Continuamos nossa viagem pelos Desportivos dos Anos 90, uma década em que as roupas de jeans também estavam no auge.
Nesta terceira parte aparece o primeiro Diesel (e o último…) da lista! Na segunda metade dos anos 90, as motorizações Diesel - desculpem a expressão… - «explodiram». Mas será que elas podiam, de fato, fazer parte de um esportivo?
Ainda tem um alemão bem-comportado e dois franceses completamente fora de controle (da freada). Tomara que esta nova leva de foguetes de bolso seja do seu agrado.
Peugeot 106 Rallye (1993): faca nos dentes. Nos dentes!
Lobos jovens do asfalto que hoje já passaram dos trinta (ou já encostaram nos quarenta…), lembram desta praga? Se não lembram, vale saber que muito antes de a barriguinha de cerveja aparecer e de o cabelo “migrar” do topo da cabeça para a entrada das orelhas, era com este carro que vocês sonhavam. Depois vieram as crianças, as responsabilidades e as minivans…
Brincadeiras à parte, é justo registrar nos livros de história: um dos maiores sonhos da juventude daquela década era o Peugeot 106 Rallye e… a Pamela Anderson. Sobre a Pamela Anderson eu não vou escrever mais nada porque em 1993 eu só tinha seis anos; mas sobre o Peugeot 106 Rallye vocês podem (e devem…) ler o artigo cujo link deixamos abaixo:
SEAT Ibiza GT TDI (1997): a febre dos Diesel nos desportivos dos anos 90
No comércio e na indústria automotiva, existiu um “antes” e um “depois” do motor 1.9 TDI de 110 cv do Grupo Volkswagen (AFN para os amigos). Talvez tenha sido justamente com ele que começou, de verdade, a marcha imperial dos motores Diesel na Europa.
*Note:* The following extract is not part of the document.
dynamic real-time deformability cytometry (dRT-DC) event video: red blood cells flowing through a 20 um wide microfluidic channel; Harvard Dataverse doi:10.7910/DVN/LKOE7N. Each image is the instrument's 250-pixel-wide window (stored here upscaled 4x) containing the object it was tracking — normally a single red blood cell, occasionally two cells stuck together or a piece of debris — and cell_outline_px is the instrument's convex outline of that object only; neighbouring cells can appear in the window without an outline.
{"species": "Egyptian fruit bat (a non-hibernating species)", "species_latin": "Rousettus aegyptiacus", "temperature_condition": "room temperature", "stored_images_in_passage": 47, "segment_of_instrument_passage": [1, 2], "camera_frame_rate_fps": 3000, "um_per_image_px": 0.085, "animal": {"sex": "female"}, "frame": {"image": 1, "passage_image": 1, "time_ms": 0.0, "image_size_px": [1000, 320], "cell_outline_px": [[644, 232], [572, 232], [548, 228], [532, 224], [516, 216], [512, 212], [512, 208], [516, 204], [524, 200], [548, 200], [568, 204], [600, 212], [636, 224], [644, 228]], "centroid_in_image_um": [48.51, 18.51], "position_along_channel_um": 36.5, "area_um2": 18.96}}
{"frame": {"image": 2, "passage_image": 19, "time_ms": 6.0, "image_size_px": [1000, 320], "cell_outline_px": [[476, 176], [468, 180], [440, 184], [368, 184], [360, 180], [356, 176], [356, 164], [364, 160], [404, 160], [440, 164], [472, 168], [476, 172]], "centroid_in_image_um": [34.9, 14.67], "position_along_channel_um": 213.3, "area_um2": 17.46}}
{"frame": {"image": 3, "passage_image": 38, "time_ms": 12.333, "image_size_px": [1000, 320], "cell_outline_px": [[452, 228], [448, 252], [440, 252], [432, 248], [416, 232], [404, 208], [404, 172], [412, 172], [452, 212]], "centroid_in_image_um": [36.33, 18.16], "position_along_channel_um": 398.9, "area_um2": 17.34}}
E, claro, o SEAT Ibiza não escapou nem da febre Diesel nem desse propulsor que equipou uma lista interminável de modelos - inclusive minivans.
Voltando ao Ibiza: as vendas do compacto espanhol estavam indo muito bem quando, em 1996, a marca decidiu aplicar leves retoques visuais e mudanças mecânicas profundas(!) no modelo. Foi assim que nasceu o inédito SEAT Ibiza GT TDI, em uma das aparições mais felizes do famoso 1.9 TDI.
Por causa de uma tributação que favorecia muito os veículos comerciais em relação às versões de passeio, a SEAT lançou em Portugal uma variante “comercial” do GT TDI. Resultado? Um sucesso estrondoso!
E, apesar de entregar «só» 110 cv de potência, a verdade é que o Ibiza pesava apenas 1158 kg e oferecia 235 Nm de torque já às 1900 rpm.
Quem guiou o carro sempre destacava a sensação de força e torque em baixa rotação - e até hoje tem gente que fala do caráter dos TDI antigos do Grupo Volkswagen com bomba injetora. Foi um motor tão popular que a maioria das pessoas (entendidas ou não) o reconhecia só pelo barulho - nessa turma de motores-tão-famosos-que-nem-precisava-olhar entra também o da Ford Transit. Lembram?
Saindo das concessionárias da marca espanhola, o SEAT Ibiza GT TDI fazia 0-100 km/h em apenas 10,5s, passava dos 200 km/h e mostrava consumos reais abaixo de 5,0 l/100 km.
Eu disse “saindo das concessionárias” porque, depois de irem embora, poucos mantiveram esses números. A febre das reprogramações em motores Diesel chegou a Portugal naquela época e, por pouco mais de 50 contos na moeda antiga (250 euros), dava para aumentar a potência desse motor em mais de 40 cv sem comprometer a confiabilidade (dizem…).
Além das nuvens de fumaça e das preparações extremas que levaram muitos Ibiza GT TDI a passar de 300 cv de potência - com prejuízo para o meio ambiente e para a segurança nas estradas -, o que fica na história é o design, a robustez e uma lista de equipamentos que, na época, não devia absolutamente nada. Um ótimo compacto e um bom esportivo… mesmo sendo Diesel!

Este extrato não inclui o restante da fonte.